Simeone’s men will need to chase the game when they go to Stamford Bridge next month in order to advance in the competition, but it wouldn’t surprise me if they sit behind the ball for portions of the match and bank on their chances to score on the counter, because that’s just what Simeone’s men do. Chelsea should be elated if that (once again) ends up being the case.
Cobham’s Fingerprints All Over Chelsea’s Win
Other than Giroud, the two players in blue for Chelsea who made the biggest difference for their team on the night were players who have risen through the ranks of the club’s academy within Cobham and are now some of the first names on Tuchel’s teamsheet; Mason Mount and Callum Hudson-Odoi.
The former (despite picking up a yellow card, thus leaving him out for the second leg of the tie due to yellow card accumulation) has been my choice for Player of the Season for Chelsea, and has flourished in his role as a #10 under Tuchel. His tactical nous, eager running, and ability to start the press/counterpress from the hole in midfield is crucial to the German manager’s system, and his delivery from set-pieces almost always gives his more aerially inclined teammates chances to score in the opponents penalty area.

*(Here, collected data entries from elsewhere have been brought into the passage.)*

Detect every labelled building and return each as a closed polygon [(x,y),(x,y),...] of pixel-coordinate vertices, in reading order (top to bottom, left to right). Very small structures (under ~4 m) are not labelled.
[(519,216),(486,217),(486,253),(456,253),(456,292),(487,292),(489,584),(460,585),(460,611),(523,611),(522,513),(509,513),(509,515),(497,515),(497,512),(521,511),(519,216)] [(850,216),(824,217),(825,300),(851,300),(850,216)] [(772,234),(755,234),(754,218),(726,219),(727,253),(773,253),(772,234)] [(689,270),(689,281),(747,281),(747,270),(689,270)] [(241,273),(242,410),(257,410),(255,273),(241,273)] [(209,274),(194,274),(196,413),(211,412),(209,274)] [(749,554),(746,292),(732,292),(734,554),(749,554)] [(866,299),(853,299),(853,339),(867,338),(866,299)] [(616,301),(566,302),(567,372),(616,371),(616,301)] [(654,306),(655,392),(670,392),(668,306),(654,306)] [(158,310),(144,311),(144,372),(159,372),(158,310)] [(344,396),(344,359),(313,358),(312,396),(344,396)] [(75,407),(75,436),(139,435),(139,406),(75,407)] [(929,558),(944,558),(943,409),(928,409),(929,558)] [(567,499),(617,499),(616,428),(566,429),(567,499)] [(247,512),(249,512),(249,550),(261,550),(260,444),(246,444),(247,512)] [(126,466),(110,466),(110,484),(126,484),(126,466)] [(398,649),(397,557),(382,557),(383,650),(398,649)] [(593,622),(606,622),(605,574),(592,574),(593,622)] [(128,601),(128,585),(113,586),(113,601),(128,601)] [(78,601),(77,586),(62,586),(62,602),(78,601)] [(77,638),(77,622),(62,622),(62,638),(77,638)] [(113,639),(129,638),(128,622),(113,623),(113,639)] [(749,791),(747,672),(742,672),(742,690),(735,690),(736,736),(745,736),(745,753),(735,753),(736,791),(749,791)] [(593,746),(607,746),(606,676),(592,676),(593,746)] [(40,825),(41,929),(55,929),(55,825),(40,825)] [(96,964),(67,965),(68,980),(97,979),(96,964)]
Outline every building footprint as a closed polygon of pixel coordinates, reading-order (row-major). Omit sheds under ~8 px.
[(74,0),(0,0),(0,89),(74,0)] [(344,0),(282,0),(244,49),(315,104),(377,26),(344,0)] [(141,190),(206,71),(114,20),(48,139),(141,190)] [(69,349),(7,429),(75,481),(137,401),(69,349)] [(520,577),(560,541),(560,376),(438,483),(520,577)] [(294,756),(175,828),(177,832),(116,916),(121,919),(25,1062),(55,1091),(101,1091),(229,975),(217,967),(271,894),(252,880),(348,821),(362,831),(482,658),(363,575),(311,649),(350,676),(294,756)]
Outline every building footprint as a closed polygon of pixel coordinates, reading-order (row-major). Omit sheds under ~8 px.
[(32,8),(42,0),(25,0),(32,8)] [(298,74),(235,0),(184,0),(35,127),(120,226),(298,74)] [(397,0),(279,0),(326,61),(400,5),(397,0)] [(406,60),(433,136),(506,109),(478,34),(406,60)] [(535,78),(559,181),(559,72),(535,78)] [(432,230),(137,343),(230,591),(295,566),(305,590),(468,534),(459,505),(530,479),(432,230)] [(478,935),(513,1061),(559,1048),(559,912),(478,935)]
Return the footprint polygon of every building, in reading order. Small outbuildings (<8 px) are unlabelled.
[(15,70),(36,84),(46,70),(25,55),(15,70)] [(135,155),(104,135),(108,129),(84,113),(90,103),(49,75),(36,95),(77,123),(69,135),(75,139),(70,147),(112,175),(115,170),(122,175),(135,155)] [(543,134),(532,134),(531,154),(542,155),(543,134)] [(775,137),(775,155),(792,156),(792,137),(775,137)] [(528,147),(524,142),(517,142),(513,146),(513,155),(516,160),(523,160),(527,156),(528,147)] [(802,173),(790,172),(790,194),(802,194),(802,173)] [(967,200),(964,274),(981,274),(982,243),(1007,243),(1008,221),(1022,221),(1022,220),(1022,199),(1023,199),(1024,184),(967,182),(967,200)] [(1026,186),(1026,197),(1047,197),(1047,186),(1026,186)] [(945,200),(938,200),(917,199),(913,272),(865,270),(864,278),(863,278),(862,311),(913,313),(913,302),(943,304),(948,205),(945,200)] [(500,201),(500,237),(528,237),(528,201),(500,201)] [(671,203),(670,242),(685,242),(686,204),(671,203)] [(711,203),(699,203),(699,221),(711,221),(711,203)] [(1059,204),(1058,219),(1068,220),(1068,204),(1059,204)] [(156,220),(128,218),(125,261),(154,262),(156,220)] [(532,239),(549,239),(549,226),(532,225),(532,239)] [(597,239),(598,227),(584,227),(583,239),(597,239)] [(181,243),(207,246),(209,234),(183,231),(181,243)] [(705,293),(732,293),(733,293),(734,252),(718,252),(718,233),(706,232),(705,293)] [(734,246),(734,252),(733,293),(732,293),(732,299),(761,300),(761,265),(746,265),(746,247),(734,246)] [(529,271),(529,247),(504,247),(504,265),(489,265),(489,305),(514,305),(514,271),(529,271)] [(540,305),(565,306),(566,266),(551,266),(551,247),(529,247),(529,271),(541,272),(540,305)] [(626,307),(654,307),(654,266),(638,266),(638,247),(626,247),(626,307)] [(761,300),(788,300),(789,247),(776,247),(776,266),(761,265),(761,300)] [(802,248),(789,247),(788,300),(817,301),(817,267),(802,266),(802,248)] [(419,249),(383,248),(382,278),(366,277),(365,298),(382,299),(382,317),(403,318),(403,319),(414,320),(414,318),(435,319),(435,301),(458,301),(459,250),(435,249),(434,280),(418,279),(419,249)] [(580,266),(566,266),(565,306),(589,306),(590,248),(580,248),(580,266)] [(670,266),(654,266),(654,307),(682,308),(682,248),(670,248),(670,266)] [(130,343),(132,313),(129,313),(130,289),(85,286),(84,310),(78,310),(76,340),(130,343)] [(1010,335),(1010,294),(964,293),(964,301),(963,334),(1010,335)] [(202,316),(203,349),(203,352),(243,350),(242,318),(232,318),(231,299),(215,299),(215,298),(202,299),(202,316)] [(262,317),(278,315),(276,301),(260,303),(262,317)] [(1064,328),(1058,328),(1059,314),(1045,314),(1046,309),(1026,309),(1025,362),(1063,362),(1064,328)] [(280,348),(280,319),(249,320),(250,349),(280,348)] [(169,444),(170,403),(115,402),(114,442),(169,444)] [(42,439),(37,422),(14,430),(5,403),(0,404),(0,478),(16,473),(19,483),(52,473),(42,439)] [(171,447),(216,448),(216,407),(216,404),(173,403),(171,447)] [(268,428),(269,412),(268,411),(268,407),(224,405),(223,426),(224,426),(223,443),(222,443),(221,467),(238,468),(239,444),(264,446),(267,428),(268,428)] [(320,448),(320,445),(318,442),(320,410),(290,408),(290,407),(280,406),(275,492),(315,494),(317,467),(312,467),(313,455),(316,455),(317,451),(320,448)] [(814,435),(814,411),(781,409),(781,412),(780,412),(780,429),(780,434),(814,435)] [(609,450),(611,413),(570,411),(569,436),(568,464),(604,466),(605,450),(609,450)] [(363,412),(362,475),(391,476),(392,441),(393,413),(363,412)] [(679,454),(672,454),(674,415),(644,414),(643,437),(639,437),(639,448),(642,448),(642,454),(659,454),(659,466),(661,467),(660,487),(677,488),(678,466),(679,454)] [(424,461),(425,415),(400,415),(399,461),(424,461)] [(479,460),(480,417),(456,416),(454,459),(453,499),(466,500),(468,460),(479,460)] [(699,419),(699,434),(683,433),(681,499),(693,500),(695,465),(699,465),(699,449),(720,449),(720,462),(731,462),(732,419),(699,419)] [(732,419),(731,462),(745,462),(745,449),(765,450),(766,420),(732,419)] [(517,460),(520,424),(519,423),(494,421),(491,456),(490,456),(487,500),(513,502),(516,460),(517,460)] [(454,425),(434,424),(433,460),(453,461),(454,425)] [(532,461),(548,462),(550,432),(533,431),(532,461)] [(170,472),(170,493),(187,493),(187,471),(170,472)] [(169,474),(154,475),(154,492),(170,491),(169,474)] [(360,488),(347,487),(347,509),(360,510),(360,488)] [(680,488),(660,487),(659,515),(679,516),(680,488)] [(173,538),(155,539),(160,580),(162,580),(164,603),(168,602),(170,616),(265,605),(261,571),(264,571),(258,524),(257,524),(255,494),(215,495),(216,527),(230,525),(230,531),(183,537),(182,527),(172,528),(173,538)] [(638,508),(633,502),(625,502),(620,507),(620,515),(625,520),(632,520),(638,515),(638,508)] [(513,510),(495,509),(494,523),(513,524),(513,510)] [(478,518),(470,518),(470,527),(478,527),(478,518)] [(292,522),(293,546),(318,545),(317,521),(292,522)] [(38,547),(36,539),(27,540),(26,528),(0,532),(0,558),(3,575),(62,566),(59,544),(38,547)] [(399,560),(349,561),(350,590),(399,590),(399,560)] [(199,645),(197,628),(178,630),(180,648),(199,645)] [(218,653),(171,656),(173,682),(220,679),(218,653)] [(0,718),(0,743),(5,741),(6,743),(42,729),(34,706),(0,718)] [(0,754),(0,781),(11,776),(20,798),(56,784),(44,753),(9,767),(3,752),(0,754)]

The latter has, by and large, hit the ground running under Tuchel and has found a home as a right-sided wingback, giving his pace and dribbling ability room to flourish up and down the flank. The mentality on display by the youngster cannot go unnoticed as well, the substitution controversy between him and his manager last match now in the rearview mirror after a spritely performance on Tuesday. The twenty year old having to stomach getting taken off not too long after coming on as a substitute himself and then getting thrown right back into the squad against one of Europe’s elite takes a load of maturity, and shows why Tuchel has given him so many opportunities since his arrival to West London.
With matches against Manchester United, Liverpool, Everton and Leeds lying in wait in the Premier League before Atlético come to Stamford Bridge, the continued fine form of both young Englishmen will be a necessity for the Blues in the coming weeks.
Chelsea square off against Manchester United in a Premier Leagues battle between English giants on Sunday, Feb. 28 at Stamford Bridge. Kick-off is at 11:30am EST.